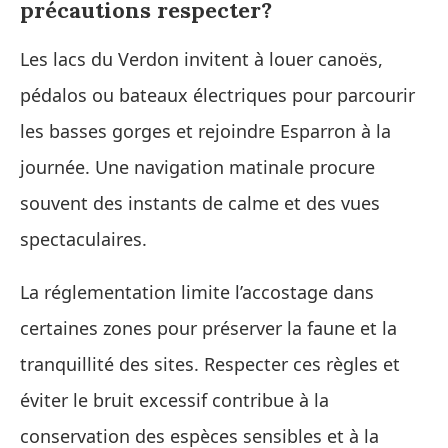
précautions respecter?
Les lacs du Verdon invitent à louer canoës,
pédalos ou bateaux électriques pour parcourir
les basses gorges et rejoindre Esparron à la
journée. Une navigation matinale procure
souvent des instants de calme et des vues
spectaculaires.
La réglementation limite l’accostage dans
certaines zones pour préserver la faune et la
tranquillité des sites. Respecter ces règles et
éviter le bruit excessif contribue à la
conservation des espèces sensibles et à la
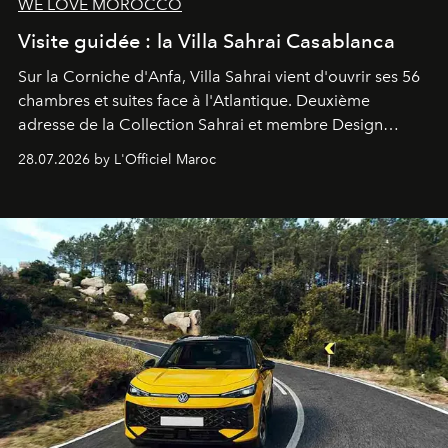
WE LOVE MOROCCO
Visite guidée : la Villa Sahrai Casablanca
Sur la Corniche d'Anfa, Villa Sahrai vient d'ouvrir ses 56
chambres et suites face à l'Atlantique. Deuxième
adresse de la Collection Sahrai et membre Design
Hotels, ce boutique-hôtel cinq étoiles signé Christophe
28.07.2026 by L'Officiel Maroc
Pillet promet un lieu de vie complet. On y a déjeuné…
et
adoré
. Récit.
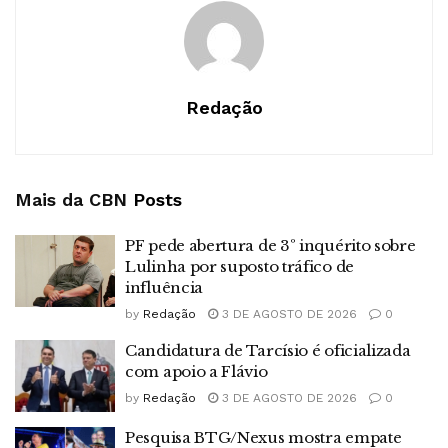
Redação
Mais da CBN
Posts
PF pede abertura de 3º inquérito sobre
Lulinha por suposto tráfico de
influência
by
Redação
3 DE AGOSTO DE 2026
0
Candidatura de Tarcísio é oficializada
com apoio a Flávio
by
Redação
3 DE AGOSTO DE 2026
0
Pesquisa BTG/Nexus mostra empate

Description of the task:
Retype the lines starting with the one that holds "conservation des espèces sensibles et à la" and ending with the last line of the data above, both included; skip the pictures.

Exercise response:
conservation des espèces sensibles et à la
WE LOVE MOROCCO
Visite guidée : la Villa Sahrai Casablanca
Sur la Corniche d'Anfa, Villa Sahrai vient d'ouvrir ses 56
chambres et suites face à l'Atlantique. Deuxième
adresse de la Collection Sahrai et membre Design
Hotels, ce boutique-hôtel cinq étoiles signé Christophe
28.07.2026 by L'Officiel Maroc
Pillet promet un lieu de vie complet. On y a déjeuné…
et
adoré
. Récit.
Redação
Mais da CBN
Posts
PF pede abertura de 3º inquérito sobre
Lulinha por suposto tráfico de
influência
by
Redação
3 DE AGOSTO DE 2026
0
Candidatura de Tarcísio é oficializada
com apoio a Flávio
by
Redação
3 DE AGOSTO DE 2026
0
Pesquisa BTG/Nexus mostra empate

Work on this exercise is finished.